But the Irish branch of Amnesty, and indeed, the international organization, seems to be missing the point. When it talks about bringing pressure to bear on the Irish Government to fall in line with “international human rights law”, perhaps a little more thought should be given to whether that law actually protects the rights of human beings. Isn’t that what Amnesty is supposed to do – act as an international watchdog, check to see if the laws that are being proposed actually do what they claim to do?
If “international human rights law” allows one human being to have their life ended at the decision of another, then there’s something wrong with the law that allows such a flagrant abuse of the right to life. After all, there is no “right to abortion” in international human rights law – why is Amnesty acting as if it exists?
There is, however, a right to life. Article 3 of the Universal Declaration of Human Rights confirms that “Everyone has the right to life, liberty and security of person.”
It is this life-affirming declaration which should be the backbone of Amnesty’s work.

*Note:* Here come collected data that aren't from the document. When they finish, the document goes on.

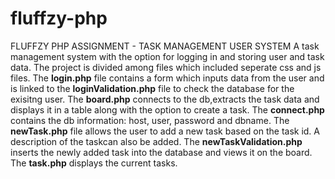 # fluffzy-php
FLUFFZY PHP ASSIGNMENT - TASK MANAGEMENT USER SYSTEM
A task management system with the option for logging in and storing user and task data.
The project is divided among files which included seperate css and js files.
The **login.php** file contains a form which inputs data from the user and is linked to the **loginValidation.php** file to check the database for the exisitng user.
The **board.php** connects to the db,extracts the task data and displays it in a table along with the option to create a task.
The **connect.php** contains the db information: host, user, password and dbname.
The **newTask.php** file allows the user to add a new task based on the task id. A description of the taskcan also be added.
The **newTaskValidation.php** inserts the newly added task into the database and views it on the board.
The **task.php** displays the current tasks.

Without the right to life, all other rights are meaningless. It’s high time that Amnesty International, and all of its national affiliates, stopped whitewashing the issue of abortion is such a disrespectful way, airbrushing the unborn child out of the discussion completely and ignoring the voices of women and girls who say that their own lives have been damaged by abortion.
In Ireland, pro-life supporters have no option but to part ways with Amnesty. In campaigning for abortion, it has betrayed not just the right to life, but also the vision of one of its founders, Nobel Laureate Sean MacBride, who supported the Eighth Amendment to the Irish Constitution. By a cruel irony, Amnesty Ireland promotes its pro-choice stance from its head office which is named “Sean MacBride House”.
What a tragedy that the great aspirations of those who founded Amnesty have been besmirched by the wordplay and hypocrisy of current pro-choice arguments, which continue to set one group of human beings over another. Amnesty’s good work in other areas will ultimately be forever tarnished by its ongoing failure to defend the right to life of the most vulnerable, voiceless human beings among us.